Since then I have seen a number of smokers – but many fewer than I have been accustomed to seeing.  Has Greece suddenly changed?

In the early 2000s Eurbarometer survey data showed that Greece had the unenviable position as the smoking capital of the European Union – and beaten only by Serbia in an all-European league-table. I remember one particular statistic – that 34 % of adult women smoked.  Actually, at one time it seemed to be almost compulsory for middle-aged middle-class women to smoke.  That certainly appeared to be the case in one of the bigger cities that I visited regularly. As recently as 2011 the World Health Organisation reported that Greek women were the heaviest smokers in the world.

In 2010 the government introduced a smoking ban in restaurants and bars – and then quietly but quickly announced that it would not be enforced in the face of pressure from bar owners and restaurateurs who swore that the ban would drastically reduce their clientele at a time when business was already suffering.  I have sat under the ‘no smoking’ signs in good restaurants while almost everyone around me has been piling up the butts in an ash tray.
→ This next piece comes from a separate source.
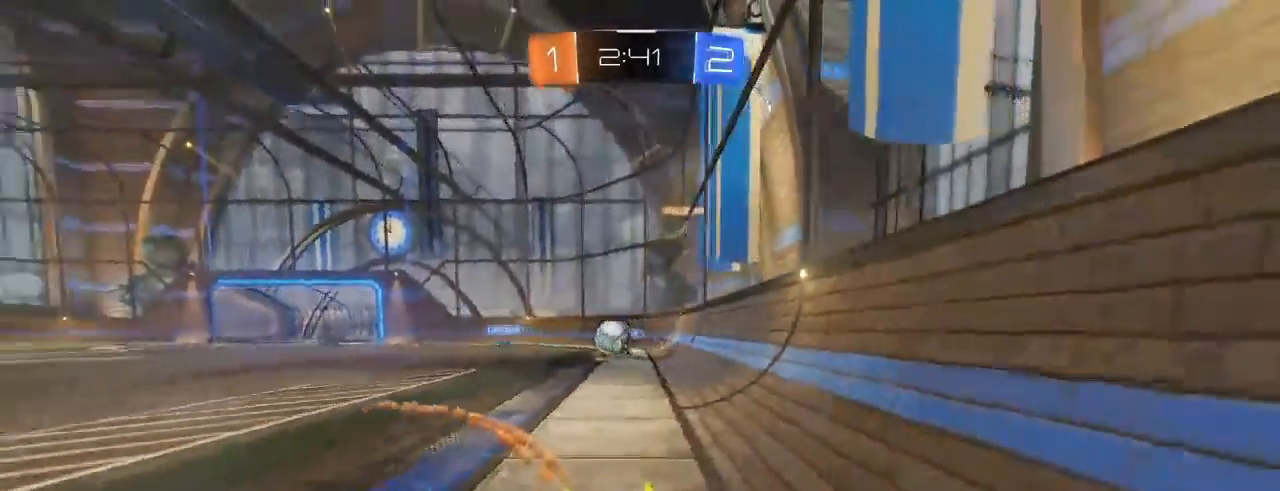
{"dt_ms": 500, "buttons": ["B", "R2"], "left_stick": "center", "right_stick": "center", "events": [[317, "left_stick", "center"]]}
So what has happened?  I have been touring the southern Peloponnese for some days and the impression has certainly strengthened that smoking rates are down.  But is this a factor of geography – with lower smoking rates in rural areas than in, say, Athens?  Or is it a function of the heat, with temperatures over the last few days being in the mid to high 30s?   (I remember a friend telling me once about touring the same area by car in temperatures of over 40 degrees and being held up by an advancing forest fire at which point other drivers lit up cigarettes – and threw the matches away into the already tinder-dry bush.)  Perhaps it’s a function of Greece’s period of austerity, with people unable to afford cigarettes – although observation elsewhere suggests that smoking is one of the last things to be given up.  Or, perhaps, just perhaps, all the public health campaigning is working. 
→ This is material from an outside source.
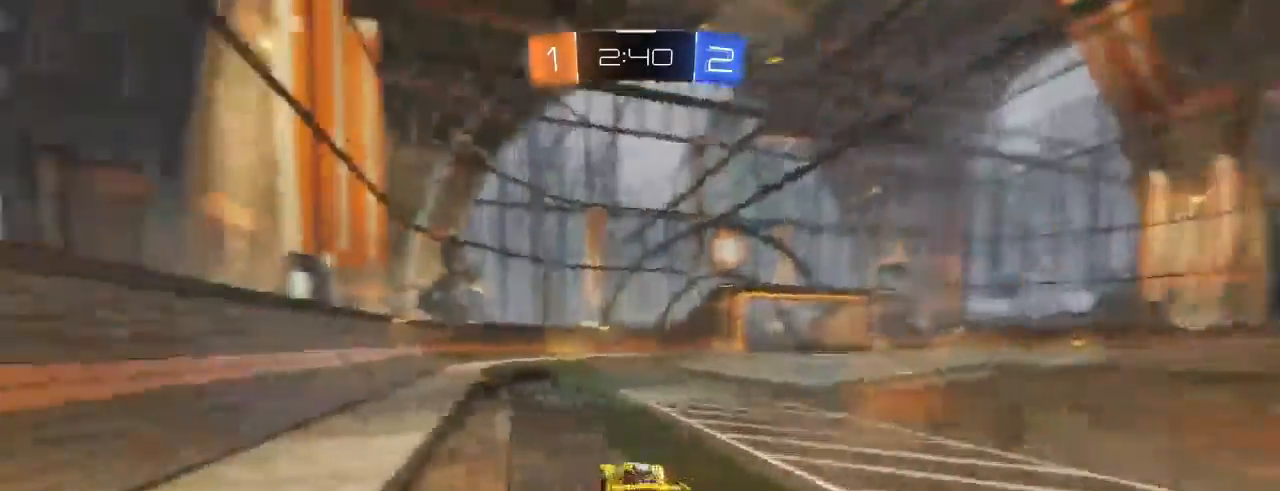
{"dt_ms": 500, "buttons": ["B", "R2"], "left_stick": "left", "right_stick": "center"}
A bit of research suggests that my first impressions were actually correct.  Greece’s smoking rates ARE dropping rapidly and significantly. Indeed I am amazed how fast.  In 2008 Greek adults smoked an average of 3055 cigarettes per year.  By 2014, according to World Health Organisation data, that had dropped to 2086 – a reduction of almost exactly one third in only 6 years.  And Greece has now fallen down the league table of European smokers, now headed by Montenegro, with Belarus, Macedonia (sorry to any Greek readers – regard that as being the Former Yugoslav Republic of Macedonia), Russia, Slovenia, Belgium, Luxembourg, Bosnia and Herzegovina, and the Czech Republic following.  But Greece still has a long way to go to get down to Iceland and Norway’s cigarette consumption, at 551 and 556 cigarettes per adult per year respectively. The 2014 data put the UK as having the third lowest European consumption, at 827. 


With the reduction in smoking, Greece is an even nicer place to be than it was before.  The air is clearer in bars and restaurants - and hotel rooms don't reek of the tobacco habits of previous guests.  But I haven’t found any recent data on gendered changes in consumption.  That first smoker I had noticed in Palaia Epidavros was a woman.  And at breakfast yesterday on the terrace of my hotel in Nea Oitylo in the Mani three out of the four at the next table each smoked one cigarette, but it was a woman in her 30s who smoked five.